**Your objective:** Copy each line from the listing below where the word "Platform" shows up.
───
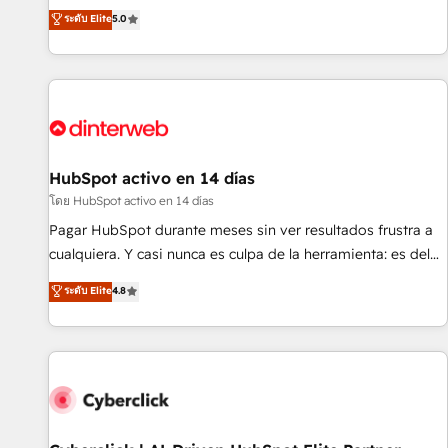
the HubSpot ecosystem as a reliable partner capable of
RevOps consulting, B2B SEO, paid media, content
ระดับ Elite
5.0
delivering remarkable experiences for our most
marketing, AEO and GEO (AI search optimisation), and
sophisticated clients.” - Brian Garvey, VP, Solutions Partner
HubSpot Content Hub and WordPress development. We
Program, HubSpot.
work with enterprise and growth-led companies across
technology, professional services, financial services and
industrial sectors. Offices in Johannesburg, Cape Town,
Dubai & London. 500+ HubSpot CRM implementations
delivered. AI visibility coverage across ChatGPT, Claude,
HubSpot activo en 14 días
Perplexity, Gemini and Google AI Overviews. HubSpot
โดย HubSpot activo en 14 días
Impact Award - Customer First HubSpot Impact Award -
Pagar HubSpot durante meses sin ver resultados frustra a
Integrations Innovation HubSpot Impact Award - Platform
cualquiera. Y casi nunca es culpa de la herramienta: es del
Migration Excellence HubSpot Impact Award - Platform
enfoque con el que se implementó. Trabajamos con un
ระดับ Elite
4.8
Excellence 40+ full-time HubSpot professionals. 100s of
catálogo de +80 casos de uso: cada uno resuelve un
certifications and accreditations with HubSpot.
problema concreto de tu operación en HubSpot. La entrega
toma de 1 a 3 semanas por caso, abordamos varios en
paralelo cuando tiene sentido, y siempre confirmamos
resultados antes de seguir avanzando. Empiezas a ver
resultados antes de que termine el mes. 🏆 HubSpot
Partner of the Year 2022, máximo reconocimiento del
───
**Answer to this problem:**
Integrations Innovation HubSpot Impact Award - Platform
Migration Excellence HubSpot Impact Award - Platform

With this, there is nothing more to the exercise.